Problem 5. (Universal compression with CTW)¶
In this problem, we compress the same data in Homework #1.
- For each dataset, compare the compression ratio with the number from Homework #1. Does CTW compress better than LZ?
- For
max_depth, use 5 or 10. Considering time complexity, what would be a good choice in practice?
from arithmetic_enc_public import *
def compress_with_CTW(filename, char_to_index=None, max_depth=5, verbose=False):
file = open(filename, 'r', encoding="utf8")
string = file.read()
file.close()
if char_to_index is None:
char_to_index = chars_to_dict(string)
dist_array = prob_ctw_seq(string, char_to_index, max_depth=max_depth)
encoded_bits = arithmetic_enc_offline(string, char_to_index, dist_array)
if verbose:
compress_ratio = len(encoded_bits) / (len(string) * np.log2(len(char_to_index)))
print("The compression ratio is {}%.".format(compress_ratio*100))
return compress_ratio
Problem 5(a).

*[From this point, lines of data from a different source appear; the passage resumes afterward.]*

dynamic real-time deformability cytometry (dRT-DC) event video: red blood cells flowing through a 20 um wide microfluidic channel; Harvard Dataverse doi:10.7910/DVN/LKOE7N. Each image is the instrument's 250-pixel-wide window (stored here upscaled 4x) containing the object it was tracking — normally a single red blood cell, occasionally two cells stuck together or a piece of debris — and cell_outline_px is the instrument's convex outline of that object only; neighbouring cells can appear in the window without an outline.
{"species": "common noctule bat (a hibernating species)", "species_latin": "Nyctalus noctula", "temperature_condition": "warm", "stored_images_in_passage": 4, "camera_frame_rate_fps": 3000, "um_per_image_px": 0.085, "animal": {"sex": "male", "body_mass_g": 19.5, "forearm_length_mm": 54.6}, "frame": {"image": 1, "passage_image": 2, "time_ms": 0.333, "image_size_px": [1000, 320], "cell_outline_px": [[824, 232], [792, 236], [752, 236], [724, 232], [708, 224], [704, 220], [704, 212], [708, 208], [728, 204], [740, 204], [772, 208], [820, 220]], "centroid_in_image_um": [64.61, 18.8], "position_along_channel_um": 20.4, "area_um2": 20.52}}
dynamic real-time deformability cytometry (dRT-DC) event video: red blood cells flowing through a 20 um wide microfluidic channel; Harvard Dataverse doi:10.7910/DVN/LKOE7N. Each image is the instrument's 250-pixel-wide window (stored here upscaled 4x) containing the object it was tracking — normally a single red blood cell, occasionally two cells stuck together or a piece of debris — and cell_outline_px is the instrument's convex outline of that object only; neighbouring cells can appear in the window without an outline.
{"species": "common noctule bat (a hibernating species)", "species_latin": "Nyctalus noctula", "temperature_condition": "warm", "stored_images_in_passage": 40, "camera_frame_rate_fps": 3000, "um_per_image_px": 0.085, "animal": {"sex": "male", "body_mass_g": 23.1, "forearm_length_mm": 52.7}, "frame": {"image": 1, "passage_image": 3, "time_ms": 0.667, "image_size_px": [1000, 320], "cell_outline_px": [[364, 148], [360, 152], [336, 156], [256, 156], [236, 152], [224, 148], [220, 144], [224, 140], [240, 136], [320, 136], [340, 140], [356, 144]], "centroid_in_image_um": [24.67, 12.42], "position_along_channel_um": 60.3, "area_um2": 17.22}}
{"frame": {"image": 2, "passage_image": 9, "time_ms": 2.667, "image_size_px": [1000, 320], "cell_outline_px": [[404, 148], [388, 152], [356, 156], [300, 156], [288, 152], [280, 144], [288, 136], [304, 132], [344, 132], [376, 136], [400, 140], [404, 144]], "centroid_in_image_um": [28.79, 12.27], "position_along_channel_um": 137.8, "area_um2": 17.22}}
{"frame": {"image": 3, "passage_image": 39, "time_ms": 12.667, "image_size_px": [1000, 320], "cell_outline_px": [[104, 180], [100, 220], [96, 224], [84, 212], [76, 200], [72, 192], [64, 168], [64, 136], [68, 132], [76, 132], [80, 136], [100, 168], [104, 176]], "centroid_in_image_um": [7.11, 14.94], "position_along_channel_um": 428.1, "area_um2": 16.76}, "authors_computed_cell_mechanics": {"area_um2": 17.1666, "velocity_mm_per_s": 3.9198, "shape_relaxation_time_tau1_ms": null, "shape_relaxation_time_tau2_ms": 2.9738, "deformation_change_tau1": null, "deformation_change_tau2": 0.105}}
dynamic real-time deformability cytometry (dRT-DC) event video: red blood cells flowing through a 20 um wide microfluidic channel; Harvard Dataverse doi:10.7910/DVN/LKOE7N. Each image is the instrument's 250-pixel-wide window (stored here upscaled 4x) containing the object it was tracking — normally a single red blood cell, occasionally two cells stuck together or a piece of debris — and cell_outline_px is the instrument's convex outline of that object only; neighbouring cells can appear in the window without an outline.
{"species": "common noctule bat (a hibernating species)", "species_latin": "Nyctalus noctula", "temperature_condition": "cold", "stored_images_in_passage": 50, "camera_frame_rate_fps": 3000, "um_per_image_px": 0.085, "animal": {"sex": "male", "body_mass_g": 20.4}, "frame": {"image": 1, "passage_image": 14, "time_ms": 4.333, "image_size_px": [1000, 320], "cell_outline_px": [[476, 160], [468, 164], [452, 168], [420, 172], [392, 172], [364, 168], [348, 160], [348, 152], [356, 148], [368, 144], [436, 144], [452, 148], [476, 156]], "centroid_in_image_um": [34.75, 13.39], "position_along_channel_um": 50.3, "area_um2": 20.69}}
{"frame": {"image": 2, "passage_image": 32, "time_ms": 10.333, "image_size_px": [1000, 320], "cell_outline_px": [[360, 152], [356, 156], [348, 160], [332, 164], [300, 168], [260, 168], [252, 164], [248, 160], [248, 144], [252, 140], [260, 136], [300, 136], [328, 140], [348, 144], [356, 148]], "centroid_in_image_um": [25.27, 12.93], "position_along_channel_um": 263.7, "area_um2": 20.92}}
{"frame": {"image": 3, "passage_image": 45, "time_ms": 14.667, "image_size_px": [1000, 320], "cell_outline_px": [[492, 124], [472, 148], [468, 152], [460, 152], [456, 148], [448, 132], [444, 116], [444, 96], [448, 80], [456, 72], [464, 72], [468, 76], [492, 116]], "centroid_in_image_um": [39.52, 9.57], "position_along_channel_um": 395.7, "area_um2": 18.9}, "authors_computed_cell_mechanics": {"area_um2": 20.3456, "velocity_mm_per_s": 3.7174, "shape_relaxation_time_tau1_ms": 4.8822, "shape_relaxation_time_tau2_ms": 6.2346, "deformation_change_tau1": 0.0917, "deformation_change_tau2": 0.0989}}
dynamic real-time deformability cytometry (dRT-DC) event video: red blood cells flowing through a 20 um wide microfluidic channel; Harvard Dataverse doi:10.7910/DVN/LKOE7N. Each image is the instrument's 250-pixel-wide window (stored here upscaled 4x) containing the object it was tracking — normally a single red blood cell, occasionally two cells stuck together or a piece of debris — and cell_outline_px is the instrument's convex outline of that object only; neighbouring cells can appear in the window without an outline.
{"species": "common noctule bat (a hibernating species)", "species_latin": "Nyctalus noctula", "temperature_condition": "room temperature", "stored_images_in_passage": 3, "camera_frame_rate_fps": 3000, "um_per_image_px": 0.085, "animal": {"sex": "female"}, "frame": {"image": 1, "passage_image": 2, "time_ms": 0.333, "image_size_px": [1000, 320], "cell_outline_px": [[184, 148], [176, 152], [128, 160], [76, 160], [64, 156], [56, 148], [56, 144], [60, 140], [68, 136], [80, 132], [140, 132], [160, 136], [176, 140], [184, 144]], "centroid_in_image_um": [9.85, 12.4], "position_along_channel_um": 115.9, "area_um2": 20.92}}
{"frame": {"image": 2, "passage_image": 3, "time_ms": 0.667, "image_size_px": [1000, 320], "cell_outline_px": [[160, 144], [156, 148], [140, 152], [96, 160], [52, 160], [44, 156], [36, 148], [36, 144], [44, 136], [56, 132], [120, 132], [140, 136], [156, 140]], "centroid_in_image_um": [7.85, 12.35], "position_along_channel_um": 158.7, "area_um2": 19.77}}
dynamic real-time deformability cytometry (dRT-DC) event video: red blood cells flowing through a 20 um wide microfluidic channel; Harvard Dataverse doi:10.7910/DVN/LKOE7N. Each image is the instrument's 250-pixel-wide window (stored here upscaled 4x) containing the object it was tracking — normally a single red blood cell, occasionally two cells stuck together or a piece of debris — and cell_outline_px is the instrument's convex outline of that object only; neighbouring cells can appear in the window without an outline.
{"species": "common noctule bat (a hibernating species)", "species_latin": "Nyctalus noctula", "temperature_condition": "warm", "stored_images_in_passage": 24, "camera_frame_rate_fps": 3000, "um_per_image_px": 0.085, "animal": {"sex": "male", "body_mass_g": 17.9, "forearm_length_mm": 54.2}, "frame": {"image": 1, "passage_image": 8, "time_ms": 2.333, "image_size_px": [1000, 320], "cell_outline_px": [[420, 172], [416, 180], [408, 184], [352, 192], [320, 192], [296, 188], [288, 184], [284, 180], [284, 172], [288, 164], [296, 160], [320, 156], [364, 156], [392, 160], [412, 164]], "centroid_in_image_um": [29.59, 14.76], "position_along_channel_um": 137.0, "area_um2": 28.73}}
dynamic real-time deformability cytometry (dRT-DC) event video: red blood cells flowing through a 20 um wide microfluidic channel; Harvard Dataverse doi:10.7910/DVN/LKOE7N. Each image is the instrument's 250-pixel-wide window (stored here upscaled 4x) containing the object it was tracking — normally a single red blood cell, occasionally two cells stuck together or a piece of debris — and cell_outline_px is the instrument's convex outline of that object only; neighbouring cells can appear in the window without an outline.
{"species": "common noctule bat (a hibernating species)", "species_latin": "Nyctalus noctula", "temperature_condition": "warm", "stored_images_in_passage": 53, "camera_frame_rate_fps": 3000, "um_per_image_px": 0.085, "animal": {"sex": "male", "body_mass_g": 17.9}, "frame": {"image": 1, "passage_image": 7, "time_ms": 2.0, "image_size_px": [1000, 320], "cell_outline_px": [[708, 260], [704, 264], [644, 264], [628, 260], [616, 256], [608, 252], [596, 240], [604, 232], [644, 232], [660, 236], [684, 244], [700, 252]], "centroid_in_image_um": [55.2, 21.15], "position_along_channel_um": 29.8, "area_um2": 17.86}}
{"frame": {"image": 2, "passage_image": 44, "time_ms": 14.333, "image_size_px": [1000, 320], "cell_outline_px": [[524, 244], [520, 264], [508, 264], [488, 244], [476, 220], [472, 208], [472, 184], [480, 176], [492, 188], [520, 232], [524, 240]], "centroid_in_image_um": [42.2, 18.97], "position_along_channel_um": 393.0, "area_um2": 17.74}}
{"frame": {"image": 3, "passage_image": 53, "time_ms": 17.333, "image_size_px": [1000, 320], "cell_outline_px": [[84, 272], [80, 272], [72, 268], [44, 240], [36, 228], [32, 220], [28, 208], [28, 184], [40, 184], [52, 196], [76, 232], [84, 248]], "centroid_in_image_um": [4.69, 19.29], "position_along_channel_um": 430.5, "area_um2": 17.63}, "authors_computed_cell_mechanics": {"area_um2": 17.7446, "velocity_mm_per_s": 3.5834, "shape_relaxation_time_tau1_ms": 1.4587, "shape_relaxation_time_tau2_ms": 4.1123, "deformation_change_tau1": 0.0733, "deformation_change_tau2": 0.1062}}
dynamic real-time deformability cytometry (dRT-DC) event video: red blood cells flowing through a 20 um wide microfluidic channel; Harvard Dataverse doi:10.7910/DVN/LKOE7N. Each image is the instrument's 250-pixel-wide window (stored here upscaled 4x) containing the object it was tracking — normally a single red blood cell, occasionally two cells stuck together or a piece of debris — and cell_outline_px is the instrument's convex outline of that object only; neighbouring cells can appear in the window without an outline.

Genome sequence¶
filename = 'data/CElegans_sample.txt'
alphabet = 'AGTC'
max_depth_list = range(20)
compress_ratio_list = np.zeros(len(max_depth_list))
for i, max_depth in enumerate(max_depth_list):
print("# For max_depth={}".format(max_depth))
print("\tFilename '{}': ".format(filename), end = '')
%time compress_ratio_list[i] = compress_with_CTW(filename, chars_to_dict(alphabet),\
max_depth=max_depth, verbose=True);
plt.plot(max_depth_list, compress_ratio_list, marker='*')
plt.xlabel('max_depth')
plt.ylabel('compression ratio')
The minimum compression ratio can be (almost) achieved with max_depth = 5.
Problem 5(b). The Little Prince¶
nums = {'0', '1', '2', '3', '4', '5', '6', '7', '8', '9'}
en_abc = {' ', 'a', 'b', 'c', 'd', 'e', 'f', 'g', 'h', 'i', 'j', 'k', 'l', 'm', 'n',
'o', 'p', 'q', 'r', 's', 't', 'u', 'v', 'w', 'x', 'y', 'z'}
fr_letters = {'é',
'à', 'è', 'ù',
'â', 'ê', 'î', 'ô', 'û',
'ç',
'ë', 'ï', 'ü'}
filename_list = ['data/sample_the_little_prince_en.txt',
'data/sample_the_little_prince_fr.txt']
alphabet_list = [en_abc, en_abc|fr_letters]
max_depth_list = range(10)
compress_ratio_dict = {filename: np.zeros(len(max_depth_list)) for filename in filename_list}
for i, max_depth in enumerate(max_depth_list):
print("# For max_depth={}".format(max_depth))
for filename, alphabet in zip(filename_list, alphabet_list):
print("\tFilename '{}': ".format(filename), end = '')
%time compress_ratio_dict[filename][i] = compress_with_CTW(filename, chars_to_dict(alphabet),\
max_depth=max_depth, verbose=True);
for filename in filename_list:
plt.plot(max_depth_list, compress_ratio_dict[filename], label=filename, marker='*')
plt.legend(loc=1)
The minimum compression ratio can be achieved with max_depth = 5 as before for the genome sequence. Note that CTW works much better than LZ probability assignment. Interestingly, with a maximum depth large enough, the compression ratios become almost the same!